Taiwan was an exception in the region, with stocks there
.TWII dropping by more than 3% in what could be their worst
session since February 26, after a sudden spurt in coronavirus
infections. The index is up about 12.8% for the year, which
ranks it as one of the strongest performing markets in the
region.
Mega International Investment Services Corp manager Alex
Huang said the falls were due to concerns about an uptick in
domestic COVID-19 infections in Taiwan and the overnight drop in
U.S. tech stocks.
"The pandemic situation really is a bit complex, and the
fall in U.S. tech stocks has also been a burden," Taipei-based
Huang said.
Japan and mainland China's markets remained closed on
Tuesday for holidays dampening trading volumes across the
region.
Monday's session on Wall Street saw the Dow Jones Industrial
Average .DJI end 0.7% higher at 34,113.23 points, while the
S&P 500 .SPX gained 0.27% to 4,192.66 with most of the gains
concentrated in industrial and commodity shares.
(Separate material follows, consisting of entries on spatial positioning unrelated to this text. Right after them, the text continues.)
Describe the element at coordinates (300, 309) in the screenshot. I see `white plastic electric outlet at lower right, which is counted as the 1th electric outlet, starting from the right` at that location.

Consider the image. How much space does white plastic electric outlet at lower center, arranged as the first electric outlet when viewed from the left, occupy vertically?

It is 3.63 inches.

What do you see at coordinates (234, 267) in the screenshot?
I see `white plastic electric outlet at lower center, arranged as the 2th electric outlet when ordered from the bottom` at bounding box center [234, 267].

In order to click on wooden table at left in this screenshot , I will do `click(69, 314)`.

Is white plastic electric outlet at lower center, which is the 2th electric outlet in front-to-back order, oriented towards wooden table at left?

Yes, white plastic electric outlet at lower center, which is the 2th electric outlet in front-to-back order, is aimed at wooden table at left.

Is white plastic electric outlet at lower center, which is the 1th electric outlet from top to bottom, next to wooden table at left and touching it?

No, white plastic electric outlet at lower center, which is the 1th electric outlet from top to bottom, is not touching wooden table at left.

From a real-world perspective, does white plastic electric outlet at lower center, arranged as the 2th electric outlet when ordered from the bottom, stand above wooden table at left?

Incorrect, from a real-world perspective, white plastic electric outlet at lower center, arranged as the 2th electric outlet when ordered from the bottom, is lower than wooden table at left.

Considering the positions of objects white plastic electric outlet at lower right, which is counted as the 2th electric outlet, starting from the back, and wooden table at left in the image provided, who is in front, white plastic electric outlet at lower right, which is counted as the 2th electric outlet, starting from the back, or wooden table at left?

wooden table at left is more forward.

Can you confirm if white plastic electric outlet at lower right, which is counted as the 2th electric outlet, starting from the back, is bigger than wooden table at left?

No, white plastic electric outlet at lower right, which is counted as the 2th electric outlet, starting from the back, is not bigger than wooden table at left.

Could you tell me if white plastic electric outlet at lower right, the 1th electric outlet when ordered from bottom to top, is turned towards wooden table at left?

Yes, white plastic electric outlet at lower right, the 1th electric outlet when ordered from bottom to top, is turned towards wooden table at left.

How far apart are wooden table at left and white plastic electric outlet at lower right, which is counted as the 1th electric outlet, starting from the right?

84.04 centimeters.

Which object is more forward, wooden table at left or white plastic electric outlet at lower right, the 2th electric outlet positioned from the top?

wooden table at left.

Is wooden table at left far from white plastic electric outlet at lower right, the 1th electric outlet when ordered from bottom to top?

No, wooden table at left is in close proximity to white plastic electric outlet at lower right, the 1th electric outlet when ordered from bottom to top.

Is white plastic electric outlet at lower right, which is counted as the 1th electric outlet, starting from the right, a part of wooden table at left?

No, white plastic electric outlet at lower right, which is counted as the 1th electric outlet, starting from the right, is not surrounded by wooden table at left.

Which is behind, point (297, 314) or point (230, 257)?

The Nasdaq Composite .IXIC dipped as technology stocks
lagged sectors investors saw as beneficiaries of a pandemic
recovery.
Energy stocks also gained on the back of higher oil prices.
In the Asian session, Brent crude LCOc1 was trading up
0.12% at $67.64 while U.S. light crude CLc1 was 0.12% higher
at $64.56.
"Crude oil gained (in U.S. trading) as easing restrictions
in the U.S. and Europe raise hope of stronger demand. The
European Union is planning to ease restrictions on vaccinated
travellers over the summer," ANZ economists said in a note to
clients.
"This comes as several countries emerge from lockdowns amid
a fall in new infections of the coronavirus."
U.S. Treasury yields fell on Monday after data showed
manufacturing activity growth slowed in April amid supply chain
challenges, and despite the Treasury Department's announcement
of a much bigger borrowing programme for the second quarter.
The benchmark 10-year yield US10YT=RR , which hit a session
low of 1.578%, was last down 3 basis points at 1.6011%, holding
well below a 14-month high of 1.776% reached on March 30.